IMA accepts technically sound and scientifically rigorous research in the interdisciplinary field of imaging, including relevant algorithmic research and hardware and software development, and their applications relevant to medical research. The journal provides a platform to publish original research in structural and functional imaging.
The journal is also open to imaging studies of the human body and on animals that describe novel diagnostic imaging and analyses methods. Technical, theoretical, and clinical research in both normal and clinical populations is encouraged. Submissions describing methods, software, databases, replication studies as well as negative results are also considered.
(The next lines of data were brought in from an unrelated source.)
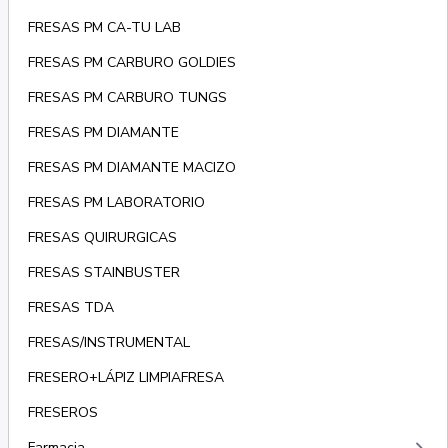
FRESAS PM CA-TU LAB
FRESAS PM CARBURO GOLDIES
FRESAS PM CARBURO TUNGS
FRESAS PM DIAMANTE
FRESAS PM DIAMANTE MACIZO
FRESAS PM LABORATORIO
FRESAS QUIRURGICAS
FRESAS STAINBUSTER
FRESAS TDA
FRESAS/INSTRUMENTAL
FRESERO+LÁPIZ LIMPIAFRESA
FRESEROS
Farmacia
The scope of the journal includes, but is not limited to, the following in the context of biomedical research:
Imaging and neuro-imaging modalities: structural MRI, functional MRI, PET, SPECT, CT, ultrasound, EEG, MEG, NIRS etc.;
Neuromodulation and brain stimulation techniques such as TMS and tDCS;
Software and hardware for imaging, especially related to human and animal health;
Image segmentation in normal and clinical populations;
Pattern analysis and classification using machine learning techniques;
Computational modeling and analysis;
Brain connectivity and connectomics;
Systems-level characterization of brain function;
Neural networks and neurorobotics;
Computer vision, based on human/animal physiology;
Brain-computer interface (BCI) technology;
Big data, databasing and data mining.